Aug
29
2008

Son of Rambow

Rambow

Son of Rambow is one of those small, low-budget British films that might have disappeared without trace, had it not been for a rave reception at Sundance 2007. The film subsequently obtained significant distribution in the UK and worldwide this year.

It’s a little film, in the sense that it aims to tell a simple story well, rather than investing energy in exploring deep themes or symbolism. And it’s precisely this lack of ambition that makes Son of Rambow work. Viewers will either find this absence of guile either endearing or intensely annoying.

The basic plot is simple enough. It’s southern England in about 1983. Lee Carter (an Artful Dodger of the home counties, a bully and latchkey kid who lives in a retirement home with his older brother while his parents live in Spain) is making his own version of Rambo:First Blood. He ropes in naive, timid Will Proudfoot to act as stuntman, but Will’s imagination is soon unleashed, and once French exchange student Didier Revol and his admirers invade the project, chaos ensues.

But movie-making is not the heart of the film. In fact the only thing that prevents Son of Rambow exploding in a crayon-coloured fireball of implausibility is the unlikely friendship that develops between Will and Lee .

Will has grown up in a stern, restrictive Brethren household and Lee’s makeshift film finally offers an outlet for Will’s creativity.
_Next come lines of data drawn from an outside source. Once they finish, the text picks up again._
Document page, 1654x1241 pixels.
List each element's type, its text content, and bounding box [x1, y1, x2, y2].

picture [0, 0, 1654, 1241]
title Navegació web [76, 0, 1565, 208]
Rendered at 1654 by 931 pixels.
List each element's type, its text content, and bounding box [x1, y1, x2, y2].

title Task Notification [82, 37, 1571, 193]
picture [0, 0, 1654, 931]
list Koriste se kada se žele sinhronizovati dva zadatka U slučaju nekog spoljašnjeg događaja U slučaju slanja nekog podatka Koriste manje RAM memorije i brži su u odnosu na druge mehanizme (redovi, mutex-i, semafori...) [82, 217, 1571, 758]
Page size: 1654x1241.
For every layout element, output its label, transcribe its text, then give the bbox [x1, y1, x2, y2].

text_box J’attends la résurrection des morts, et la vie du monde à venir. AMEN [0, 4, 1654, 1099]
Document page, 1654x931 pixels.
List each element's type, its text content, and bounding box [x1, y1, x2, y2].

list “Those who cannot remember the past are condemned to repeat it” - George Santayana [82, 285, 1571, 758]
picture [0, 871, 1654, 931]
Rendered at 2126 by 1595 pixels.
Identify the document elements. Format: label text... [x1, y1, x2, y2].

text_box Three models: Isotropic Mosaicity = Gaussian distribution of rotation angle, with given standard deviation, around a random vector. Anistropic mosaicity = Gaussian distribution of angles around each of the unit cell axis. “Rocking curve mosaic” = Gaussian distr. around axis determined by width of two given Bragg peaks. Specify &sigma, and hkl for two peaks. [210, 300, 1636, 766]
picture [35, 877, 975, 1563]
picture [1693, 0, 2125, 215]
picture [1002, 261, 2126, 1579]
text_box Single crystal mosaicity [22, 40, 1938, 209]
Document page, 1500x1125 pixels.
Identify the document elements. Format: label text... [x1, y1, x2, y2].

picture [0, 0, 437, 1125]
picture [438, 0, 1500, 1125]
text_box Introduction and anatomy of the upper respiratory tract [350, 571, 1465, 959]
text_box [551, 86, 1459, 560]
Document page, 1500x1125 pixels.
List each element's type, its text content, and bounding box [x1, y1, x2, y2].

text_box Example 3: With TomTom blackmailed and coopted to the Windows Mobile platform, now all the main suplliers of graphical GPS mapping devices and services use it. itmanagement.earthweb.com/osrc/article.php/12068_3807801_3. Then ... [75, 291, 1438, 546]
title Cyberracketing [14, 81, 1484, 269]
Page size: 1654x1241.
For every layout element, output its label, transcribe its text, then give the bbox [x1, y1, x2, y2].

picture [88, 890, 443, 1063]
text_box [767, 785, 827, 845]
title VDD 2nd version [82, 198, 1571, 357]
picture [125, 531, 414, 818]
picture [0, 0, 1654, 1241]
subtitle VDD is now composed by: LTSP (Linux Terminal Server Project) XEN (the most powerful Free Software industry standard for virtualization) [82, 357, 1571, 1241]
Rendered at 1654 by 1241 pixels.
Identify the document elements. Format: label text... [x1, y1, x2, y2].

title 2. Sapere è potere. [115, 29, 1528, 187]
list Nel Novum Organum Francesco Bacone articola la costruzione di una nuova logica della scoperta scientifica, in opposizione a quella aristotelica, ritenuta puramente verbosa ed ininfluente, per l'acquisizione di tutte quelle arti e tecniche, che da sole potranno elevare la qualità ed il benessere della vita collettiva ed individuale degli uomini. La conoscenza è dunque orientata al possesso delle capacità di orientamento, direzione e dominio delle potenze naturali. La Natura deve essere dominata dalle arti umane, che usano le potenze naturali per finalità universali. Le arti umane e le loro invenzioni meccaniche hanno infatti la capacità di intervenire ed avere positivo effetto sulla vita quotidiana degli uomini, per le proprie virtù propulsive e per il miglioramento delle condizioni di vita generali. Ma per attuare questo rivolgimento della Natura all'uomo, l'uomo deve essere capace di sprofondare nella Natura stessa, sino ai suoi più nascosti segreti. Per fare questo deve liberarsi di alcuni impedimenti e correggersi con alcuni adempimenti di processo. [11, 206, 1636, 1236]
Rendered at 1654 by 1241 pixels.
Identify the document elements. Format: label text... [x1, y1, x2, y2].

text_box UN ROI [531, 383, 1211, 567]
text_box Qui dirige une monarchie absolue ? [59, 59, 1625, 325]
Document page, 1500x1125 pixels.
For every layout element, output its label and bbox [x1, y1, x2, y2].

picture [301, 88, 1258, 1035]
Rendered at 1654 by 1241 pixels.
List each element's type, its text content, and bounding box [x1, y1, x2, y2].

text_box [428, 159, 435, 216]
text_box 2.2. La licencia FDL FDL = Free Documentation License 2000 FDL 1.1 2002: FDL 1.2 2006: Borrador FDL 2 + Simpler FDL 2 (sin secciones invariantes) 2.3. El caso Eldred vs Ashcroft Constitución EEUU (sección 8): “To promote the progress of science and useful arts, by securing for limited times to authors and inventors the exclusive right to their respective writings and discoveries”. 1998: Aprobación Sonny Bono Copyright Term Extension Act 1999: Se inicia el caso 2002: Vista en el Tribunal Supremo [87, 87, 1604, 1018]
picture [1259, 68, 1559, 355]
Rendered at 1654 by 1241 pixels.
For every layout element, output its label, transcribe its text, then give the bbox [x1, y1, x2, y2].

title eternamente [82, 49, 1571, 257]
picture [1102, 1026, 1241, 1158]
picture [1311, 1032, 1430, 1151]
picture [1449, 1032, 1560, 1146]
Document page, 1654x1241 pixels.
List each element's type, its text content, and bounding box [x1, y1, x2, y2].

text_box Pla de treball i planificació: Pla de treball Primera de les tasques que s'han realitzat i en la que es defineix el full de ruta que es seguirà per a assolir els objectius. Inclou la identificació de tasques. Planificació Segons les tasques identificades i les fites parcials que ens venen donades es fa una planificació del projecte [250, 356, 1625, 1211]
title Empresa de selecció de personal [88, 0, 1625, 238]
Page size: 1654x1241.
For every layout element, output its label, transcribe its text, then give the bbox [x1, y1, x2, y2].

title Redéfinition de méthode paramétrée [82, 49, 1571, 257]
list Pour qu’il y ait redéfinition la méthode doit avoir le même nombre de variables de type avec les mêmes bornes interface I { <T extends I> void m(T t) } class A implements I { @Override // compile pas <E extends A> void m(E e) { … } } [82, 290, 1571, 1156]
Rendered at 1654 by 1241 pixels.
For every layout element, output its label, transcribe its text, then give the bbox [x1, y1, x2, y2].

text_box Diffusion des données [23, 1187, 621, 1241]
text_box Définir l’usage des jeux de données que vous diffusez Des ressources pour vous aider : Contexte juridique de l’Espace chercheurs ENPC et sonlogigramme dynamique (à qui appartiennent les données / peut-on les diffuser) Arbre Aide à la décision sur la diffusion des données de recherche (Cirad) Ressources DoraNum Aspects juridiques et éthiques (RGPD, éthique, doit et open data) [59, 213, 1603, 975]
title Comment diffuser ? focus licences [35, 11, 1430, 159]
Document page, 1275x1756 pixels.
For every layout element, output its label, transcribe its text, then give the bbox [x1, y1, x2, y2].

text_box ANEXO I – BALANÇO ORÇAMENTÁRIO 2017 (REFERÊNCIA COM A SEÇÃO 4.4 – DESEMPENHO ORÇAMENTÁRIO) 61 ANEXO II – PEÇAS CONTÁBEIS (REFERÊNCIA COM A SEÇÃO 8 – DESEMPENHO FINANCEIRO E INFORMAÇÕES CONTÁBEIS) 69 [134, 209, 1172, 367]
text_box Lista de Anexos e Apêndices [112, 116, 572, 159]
And Lee, a bully who is unpopular at school and deeply seeks approval from his older brother, finds Will to be the first person who doesn’t judge or manipulate him. The relationship is portrayed with sensitivity and naturalness by first-time actors Bill Milner and Will Poulter.

Sometimes the shallowness of the rest of the film lets us down. For instance, the implications of life in the Plymouth Brethren are not explored in great detail. And while Jules Sitruk plays Didier as a fantastically louche teen heartthrob, (a French Fonzie?), it is implied that Didier is much less popular back home in France – tension in his character that remains tantalisingly vague.

Despite its lightness of touch, Son of Rambo is hardly a movie for kids – it’s an adult’s recollection of what it was like to be a young in the 1980s. In this fantasy world you can perform aerial stuntwork in an abandoned power station, shoplift without sanction, and turn your 6th Form Common Room into a debauched New-Wave disco. Of course childhood was never quite like this, but for 90 minutes it’s good fun to pretend that it was.